### Your instructions
Reproduce the stretch of the CCSVI forum thread from "The Multiple Sclerosis" through "an unequivocal ‘yes’.".

Extract START

CCSVI in Multiple Sclerosis Journal

A forum to discuss Chronic Cerebrospinal Venous Insufficiency and its relationship to Multiple Sclerosis.

I am a pwMS. I agree with MarkW's view and want my stenosed veins treated now, rather than wait until there is proof of the causes of MS.

Agree with Walker
36
84%
Agree with Yamout
7
16%
 
Total votes : 43

CCSVI in Multiple Sclerosis Journal

Postby MarkW » Thu Jun 02, 2011 9:22 am

The Multiple Sclerosis Journal has covered CCSVI in an editorial from Omar Khan (Wayne State), a letter from me, and a reply from Yamout et al.

I made this statement:
Many pwMS are not concerned at the exact correlation coefficient value, and they are indifferent if their vein restrictions are a cause or a later product of MS as Yamout et al. propose.1 The simple question asked by pwMS, ‘Is there are a correlation between MS and EVS?’ and the results from Yamout et al. give an unequivocal ‘yes’.

Extract END
Provided information START

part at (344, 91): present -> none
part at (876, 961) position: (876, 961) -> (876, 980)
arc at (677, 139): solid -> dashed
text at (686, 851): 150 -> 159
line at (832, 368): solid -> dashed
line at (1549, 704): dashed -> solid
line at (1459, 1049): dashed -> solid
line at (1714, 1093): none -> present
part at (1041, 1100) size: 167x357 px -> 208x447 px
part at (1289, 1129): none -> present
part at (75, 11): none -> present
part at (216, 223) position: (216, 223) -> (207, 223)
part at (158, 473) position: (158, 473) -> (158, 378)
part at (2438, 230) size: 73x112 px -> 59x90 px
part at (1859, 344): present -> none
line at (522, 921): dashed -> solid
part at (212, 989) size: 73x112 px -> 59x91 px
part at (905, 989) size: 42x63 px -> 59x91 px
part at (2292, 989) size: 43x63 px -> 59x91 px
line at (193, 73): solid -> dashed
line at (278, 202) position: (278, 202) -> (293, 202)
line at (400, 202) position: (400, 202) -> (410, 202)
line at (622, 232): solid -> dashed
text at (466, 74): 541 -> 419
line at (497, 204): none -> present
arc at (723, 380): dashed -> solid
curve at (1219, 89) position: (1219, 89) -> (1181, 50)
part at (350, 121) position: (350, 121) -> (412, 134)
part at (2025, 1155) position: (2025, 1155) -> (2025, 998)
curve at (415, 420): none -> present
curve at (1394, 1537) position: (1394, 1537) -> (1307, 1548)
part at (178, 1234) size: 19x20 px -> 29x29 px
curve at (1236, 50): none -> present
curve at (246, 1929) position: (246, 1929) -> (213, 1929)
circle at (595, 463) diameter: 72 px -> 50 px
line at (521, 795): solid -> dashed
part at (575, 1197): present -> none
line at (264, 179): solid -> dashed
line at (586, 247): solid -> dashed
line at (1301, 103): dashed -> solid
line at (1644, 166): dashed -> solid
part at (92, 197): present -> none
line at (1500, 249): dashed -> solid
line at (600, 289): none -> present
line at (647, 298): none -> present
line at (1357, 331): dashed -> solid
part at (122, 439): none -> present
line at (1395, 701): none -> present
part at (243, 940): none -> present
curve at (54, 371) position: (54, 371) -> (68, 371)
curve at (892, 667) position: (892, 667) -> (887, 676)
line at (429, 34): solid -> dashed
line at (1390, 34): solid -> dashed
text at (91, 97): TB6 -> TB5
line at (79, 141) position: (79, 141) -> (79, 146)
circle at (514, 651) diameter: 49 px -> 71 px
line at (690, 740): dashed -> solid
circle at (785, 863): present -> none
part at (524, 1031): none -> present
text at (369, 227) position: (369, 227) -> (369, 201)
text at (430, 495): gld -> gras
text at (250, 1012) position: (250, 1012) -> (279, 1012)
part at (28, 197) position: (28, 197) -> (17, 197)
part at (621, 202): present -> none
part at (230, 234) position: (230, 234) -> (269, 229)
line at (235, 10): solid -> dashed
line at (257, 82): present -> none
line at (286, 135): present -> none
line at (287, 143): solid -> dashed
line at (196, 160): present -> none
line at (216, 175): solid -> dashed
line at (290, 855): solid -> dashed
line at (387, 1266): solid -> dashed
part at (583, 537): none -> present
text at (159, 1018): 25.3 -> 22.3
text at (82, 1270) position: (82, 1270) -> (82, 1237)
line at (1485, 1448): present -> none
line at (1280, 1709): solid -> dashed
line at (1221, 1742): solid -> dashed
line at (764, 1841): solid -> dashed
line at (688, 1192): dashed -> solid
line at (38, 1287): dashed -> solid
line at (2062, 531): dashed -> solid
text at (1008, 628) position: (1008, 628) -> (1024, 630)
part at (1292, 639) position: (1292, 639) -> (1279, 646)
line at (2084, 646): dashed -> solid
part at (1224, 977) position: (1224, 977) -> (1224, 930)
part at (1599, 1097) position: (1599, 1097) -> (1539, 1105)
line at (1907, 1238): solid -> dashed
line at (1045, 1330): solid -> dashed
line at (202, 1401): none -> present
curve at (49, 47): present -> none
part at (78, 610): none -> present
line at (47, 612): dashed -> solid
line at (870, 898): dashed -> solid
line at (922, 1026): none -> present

Provided information END

### Response
The Multiple Sclerosis Journal has covered CCSVI in an editorial from Omar Khan (Wayne State), a letter from me, and a reply from Yamout et al.

I made this statement:
Many pwMS are not concerned at the exact correlation coefficient value, and they are indifferent if their vein restrictions are a cause or a later product of MS as Yamout et al. propose.1 The simple question asked by pwMS, ‘Is there are a correlation between MS and EVS?’ and the results from Yamout et al. give an unequivocal ‘yes’.